» **Exercise**:
Reproduce the listing below with "picture" swapped for "image" and nothing else altered, and leave the pictures out of your reply.

» **Material provided**:
####################

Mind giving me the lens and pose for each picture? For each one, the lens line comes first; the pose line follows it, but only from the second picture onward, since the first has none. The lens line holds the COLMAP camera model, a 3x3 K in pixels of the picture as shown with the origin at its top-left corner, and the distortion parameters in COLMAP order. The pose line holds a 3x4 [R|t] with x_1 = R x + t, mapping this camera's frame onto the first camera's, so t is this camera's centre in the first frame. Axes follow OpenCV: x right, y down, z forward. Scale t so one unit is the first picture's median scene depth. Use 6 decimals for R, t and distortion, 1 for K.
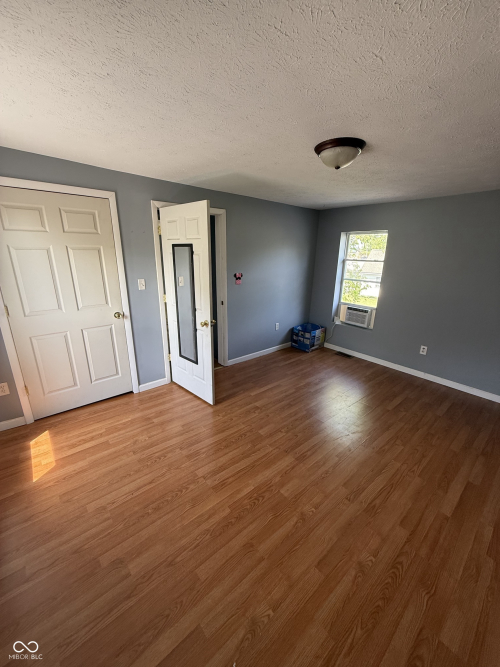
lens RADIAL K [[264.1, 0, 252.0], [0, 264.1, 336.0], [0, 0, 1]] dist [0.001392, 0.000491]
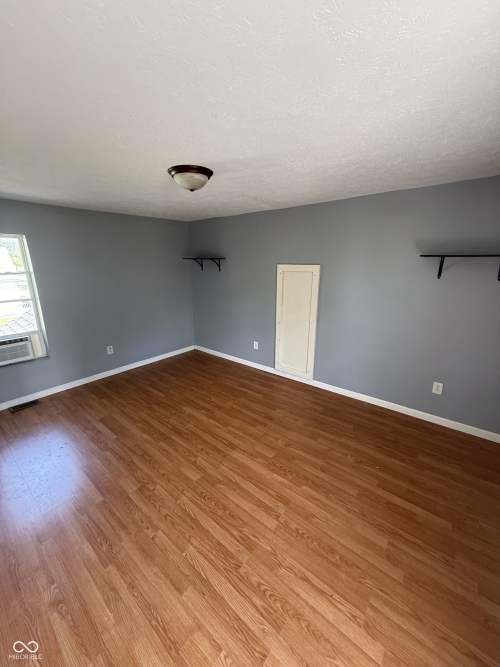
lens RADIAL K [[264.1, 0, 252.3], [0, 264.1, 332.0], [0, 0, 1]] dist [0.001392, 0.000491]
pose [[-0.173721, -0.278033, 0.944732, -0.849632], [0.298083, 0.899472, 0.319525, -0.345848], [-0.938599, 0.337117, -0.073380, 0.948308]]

####################

» **Result below**:
Mind giving me the lens and pose for each image? For each one, the lens line comes first; the pose line follows it, but only from the second image onward, since the first has none. The lens line holds the COLMAP camera model, a 3x3 K in pixels of the image as shown with the origin at its top-left corner, and the distortion parameters in COLMAP order. The pose line holds a 3x4 [R|t] with x_1 = R x + t, mapping this camera's frame onto the first camera's, so t is this camera's centre in the first frame. Axes follow OpenCV: x right, y down, z forward. Scale t so one unit is the first image's median scene depth. Use 6 decimals for R, t and distortion, 1 for K.
lens RADIAL K [[264.1, 0, 252.0], [0, 264.1, 336.0], [0, 0, 1]] dist [0.001392, 0.000491]
lens RADIAL K [[264.1, 0, 252.3], [0, 264.1, 332.0], [0, 0, 1]] dist [0.001392, 0.000491]
pose [[-0.173721, -0.278033, 0.944732, -0.849632], [0.298083, 0.899472, 0.319525, -0.345848], [-0.938599, 0.337117, -0.073380, 0.948308]]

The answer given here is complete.